Ainda assim, o senhor anunciou que não pretende colocar em pauta o julgamento do aborto. Ninguém acha que o aborto é uma coisa boa. O papel do Estado é evitar que ele ocorra, dando educação sexual, distribuindo contraceptivos ou amparando a mulher que queira ter o filho e esteja em condições adversas. Dito isso, a sociedade brasileira ainda não distingue com clareza o que é ser contra o aborto e o que é achar que a mulher deve ser presa se tiver o infortúnio de precisar fazer um aborto. Nenhuma mulher faz um aborto feliz da vida. Agravar a situação dela prendendo-a não serve para nada. É esse o debate que eu gostaria que amadurecesse na sociedade. Não estou levando o tema a julgamento, mas já estou fazendo o debate.

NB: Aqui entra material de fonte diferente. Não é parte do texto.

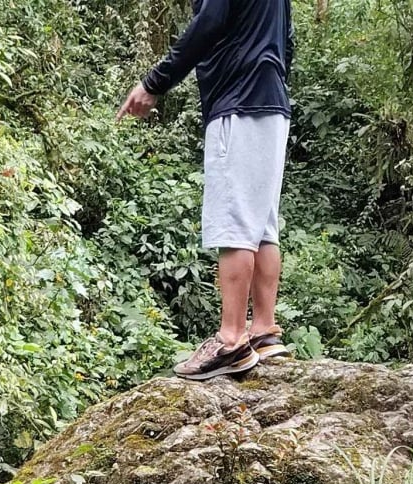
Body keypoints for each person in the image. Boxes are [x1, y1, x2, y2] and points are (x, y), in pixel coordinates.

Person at [117, 0, 295, 380]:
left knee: (235, 224)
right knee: (262, 225)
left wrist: (154, 83)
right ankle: (263, 330)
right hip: (273, 104)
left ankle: (231, 340)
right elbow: (288, 39)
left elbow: (209, 23)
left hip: (238, 103)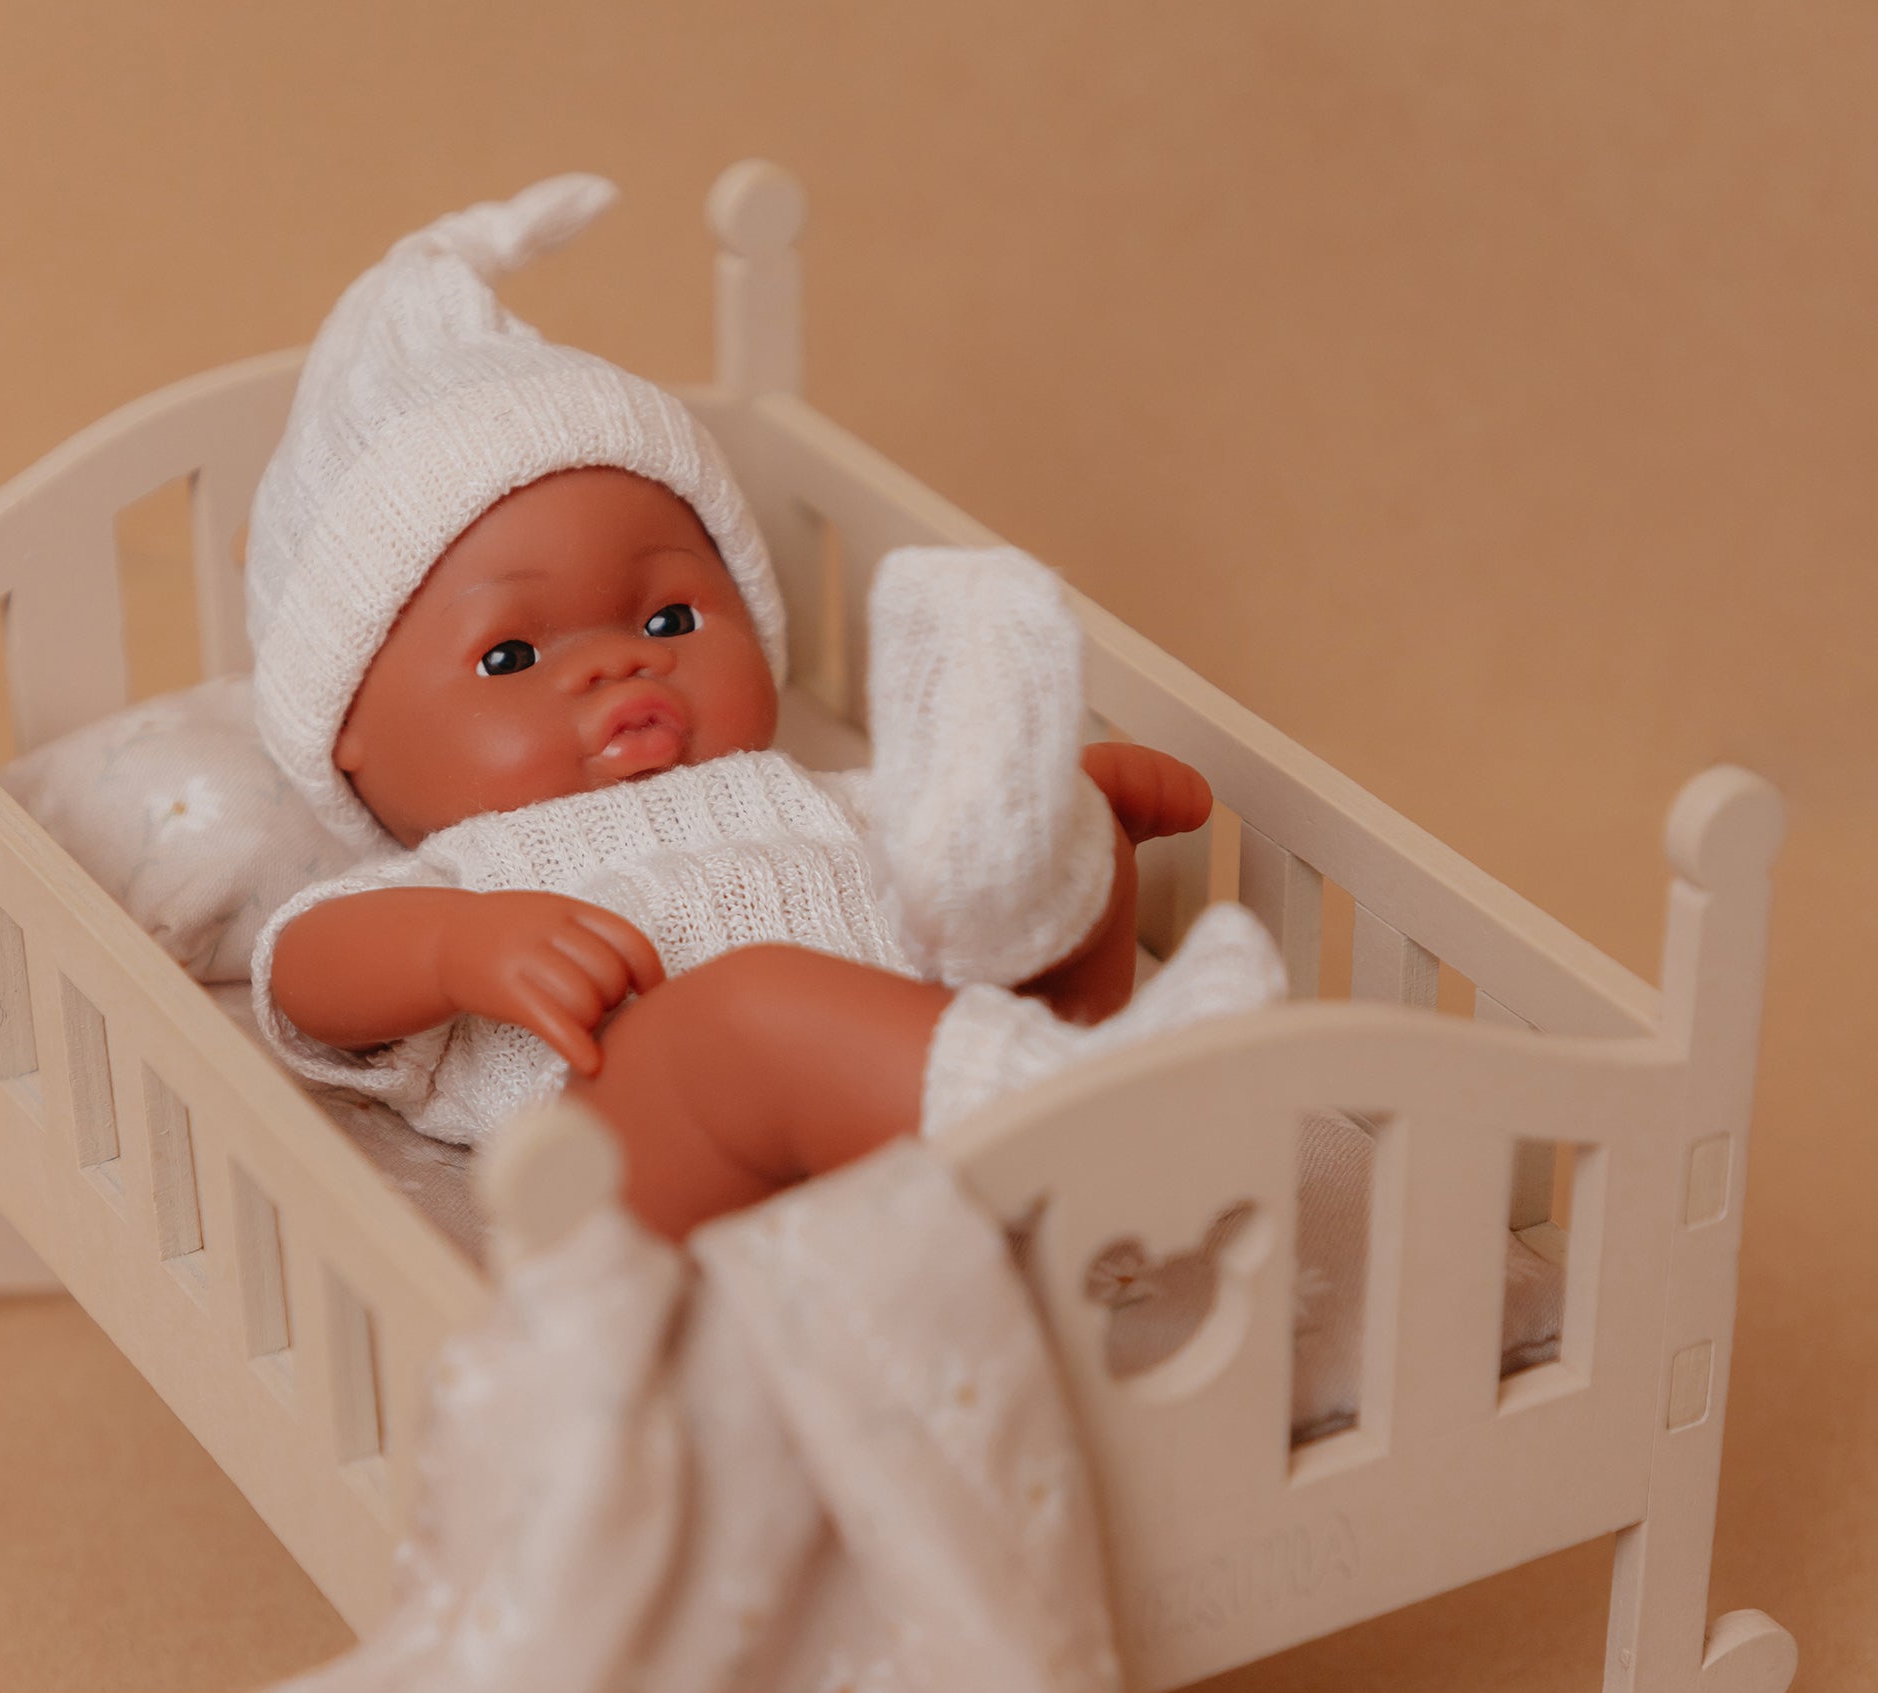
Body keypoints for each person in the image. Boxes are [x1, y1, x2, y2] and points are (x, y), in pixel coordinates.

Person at [247, 177, 1278, 1237]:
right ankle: (1061, 1125)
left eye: (668, 620)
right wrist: (454, 946)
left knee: (996, 878)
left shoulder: (816, 797)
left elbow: (949, 875)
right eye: (510, 655)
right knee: (744, 1013)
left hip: (924, 1075)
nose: (619, 665)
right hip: (648, 1172)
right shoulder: (456, 879)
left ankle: (1083, 1056)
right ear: (346, 737)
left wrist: (1049, 823)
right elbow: (300, 977)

A mãe do senhor é judia. Como analisa a guerra entre Israel e o Hamas? Matar indiscriminadamente pessoas inocentes, como fez o Hamas em Israel, tem nome: terrorismo. Só um inominável antissemitismo poderia procurar relativizar isso. É possível discordar duramente da política de Israel, mas jamais justificar a barbárie. Agora, a reação tem de ser proporcional, bem como respeitar o Direito Internacional e princípios humanitários. Ninguém deve abusar das próprias razões. Com o Hamas é impossível a paz porque a filosofia do grupo é a destruição de Israel e a erradicação do povo judeu. Mas eu espero que após essa tragédia e esse banho de sangue renasça a disposição de negociar um acordo de paz com a Autoridade Palestina, inclusive com Israel colaborando para dar sustentabilidade econômica ao Estado palestino. Israel venceu todas as guerras após ser atacado: 1948, 1956, 1968 e 1973. Quem vence é que deve ser generoso.